CREDIT: TOBY MELVILLE |
Crunched levels of affordability have flattened asking prices, despite climbing demand for homes.
Online portal Rightmove reported that asking prices for homes are largely flat, with the average property valued just 0.1pc higher in July than in June.
The annual rate of growth was just 2.8pc, with crunched levels of affordability slowing down any increase in prices. This puts the average asking price for a home in the UK at £316,421.
Rightmove also said there has been an annual increase of 4.6pc in the number of agreed sales, with 7.6pc more sellers coming to market compared to last June and 45pc of agents’ stock sold.
This is at odds with the findings of the survey last week by the Royal Institution of Chartered Surveyors, which reported stalling activity in the market and a record low level of stock. However, this could be explained partly by its focus on London, and by the decline in activity and prices a year ago after the referendum to leave the EU. Last July there was a monthly fall of 0.9pc as uncertainty over the referendum result.
The high demand and low level of stock have kept asking prices buoyant.
Miles Shipside, Rightmove’s director, said that despite high levels of demand, “especially as you go further north, sellers should note the market remains very price sensitive as some properties are hitting their price ceiling."

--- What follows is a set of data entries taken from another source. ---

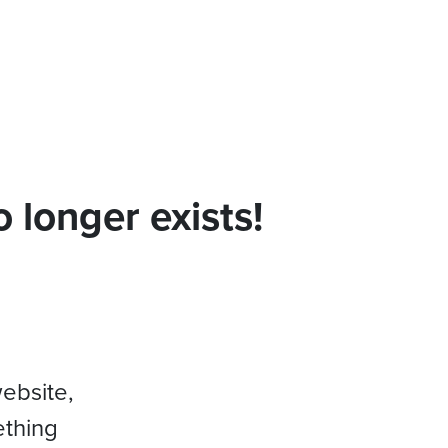
 longer exists!
website,
ething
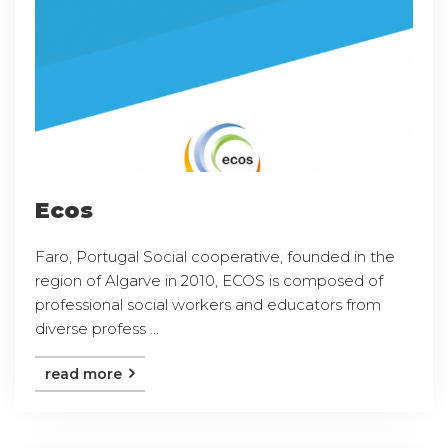
Ecos
Faro, Portugal Social cooperative, founded in the
region of Algarve in 2010, ECOS is composed of
professional social workers and educators from
diverse profess ...
read more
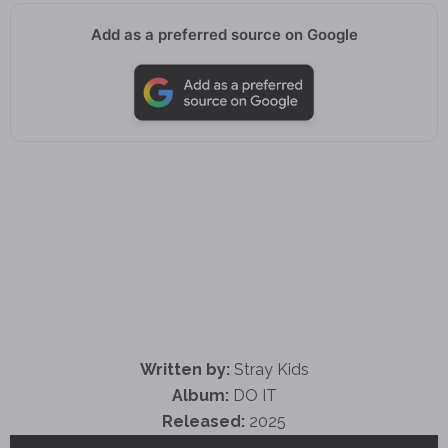
Add as a preferred source on Google
Written by:
Stray Kids
Album:
DO IT
Released:
2025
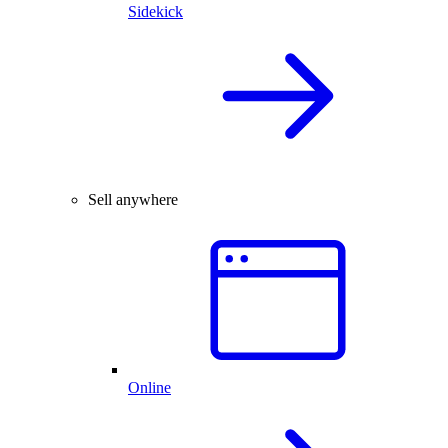
Sidekick
Sell anywhere
Online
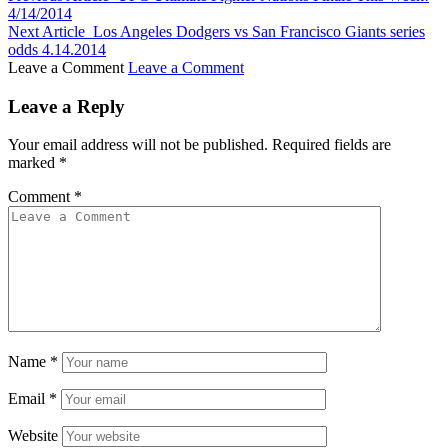
4/14/2014
Next Article
Los Angeles Dodgers vs San Francisco Giants series
odds 4.14.2014
Leave a Comment
Leave a Comment
Leave a Reply
Your email address will not be published.
Required fields are
marked
*
Comment
*
Name
*
Email
*
Website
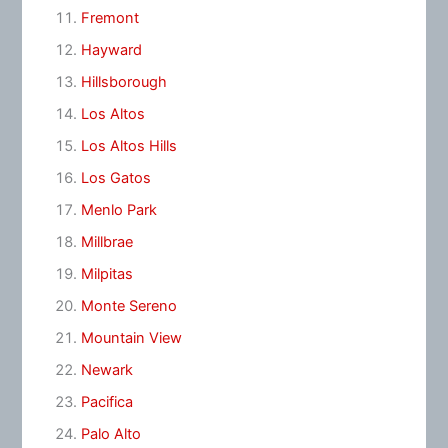
Fremont
Hayward
Hillsborough
Los Altos
Los Altos Hills
Los Gatos
Menlo Park
Millbrae
Milpitas
Monte Sereno
Mountain View
Newark
Pacifica
Palo Alto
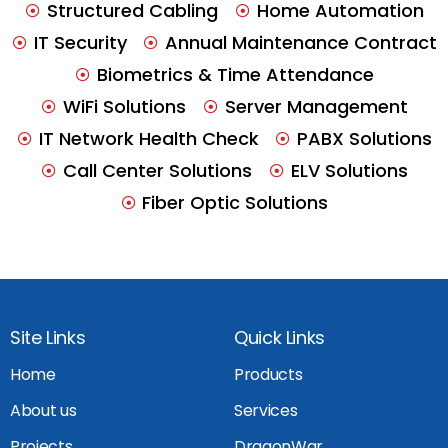
Structured Cabling
Home Automation
IT Security
Annual Maintenance Contract
Biometrics & Time Attendance
WiFi Solutions
Server Management
IT Network Health Check
PABX Solutions
Call Center Solutions
ELV Solutions
Fiber Optic Solutions
Site Links
Quick Links
Home
Products
About us
Services
Projects
DragonWar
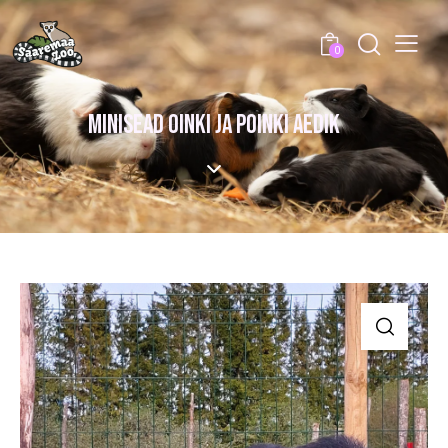
0
MINISEAD OINKI JA POINKI AEDIK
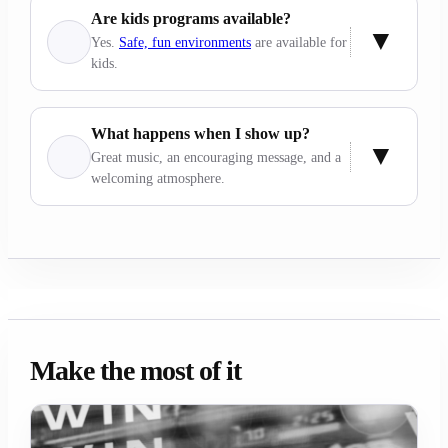
Are kids programs available?
Yes.
Safe, fun environments
are available for
kids.
What happens when I show up?
Great music, an encouraging message, and a
welcoming atmosphere.
Make the most of it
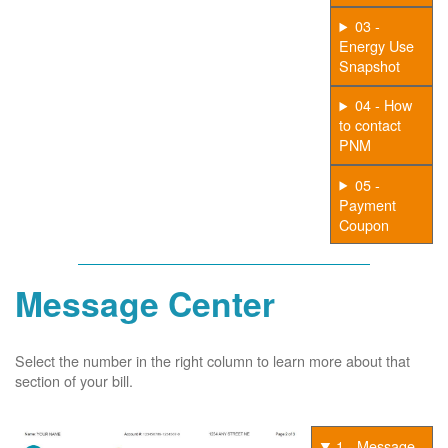
03 -
Energy Use
Snapshot
04 - How
to contact
PNM
05 -
Payment
Coupon
Message Center
Select the number in the right column to learn more about that
section of your bill.
1 - Message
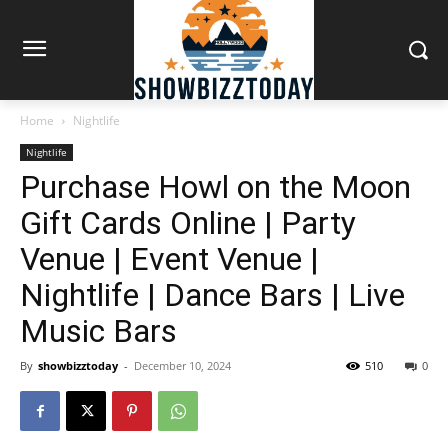
Home
Nightlife
Nightlife
Purchase Howl on the Moon
Gift Cards Online | Party
Venue | Event Venue |
Nightlife | Dance Bars | Live
Music Bars
By
showbizztoday
-
December 10, 2024
510
0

He said: "Buyers, many of whom are sellers too, will struggle to afford to pay much more.
CREDIT: JOHNNY GREIG UK / ALAMY |
Monthly rises in asking prices were recorded in London, the South East, Wales and the West Midlands.
He added: “High demand will continue to underpin prices, but we are seeing stretched affordability limiting the pace of rises, especially in the south of the country.”
It comes as Countrywide reported the average rent in Great Britain has increased 1.1pc in the year to June, up on last month’s 0.5pc.
In London, however, rents have been falling, down 0.8pc in the same period, and these falls were offset by increases across the rest of the country.
It also reported that the level of overseas-based landlords has more than halved since 2010, reaching a record low.
Across the country the amount of foreign landlords has gone from 12pc in 2010 to 5pc in the year-to-date. In London that collapse has been even more dramatic, falling from 26pc to 11pc this year.
This is due to a decline in foreign investment in buy-to-let, which Johnny Morris, research director at Countrywide, said was caused by “a steady increase in foreign investors’ tax bills combined with more recent falling expectations of price growth in London”.
He added: “As well as having to contend with increased stamp duty and the annual tax on enveloped dwellings (ATED), overseas investors also saw the removal of capital gains tax exemptions in 2015.
It found that 33pc of foreign landlords in London are from Asia, and that last year the average overseas-based landlord earned 35pc more in rent than those that were UK resident.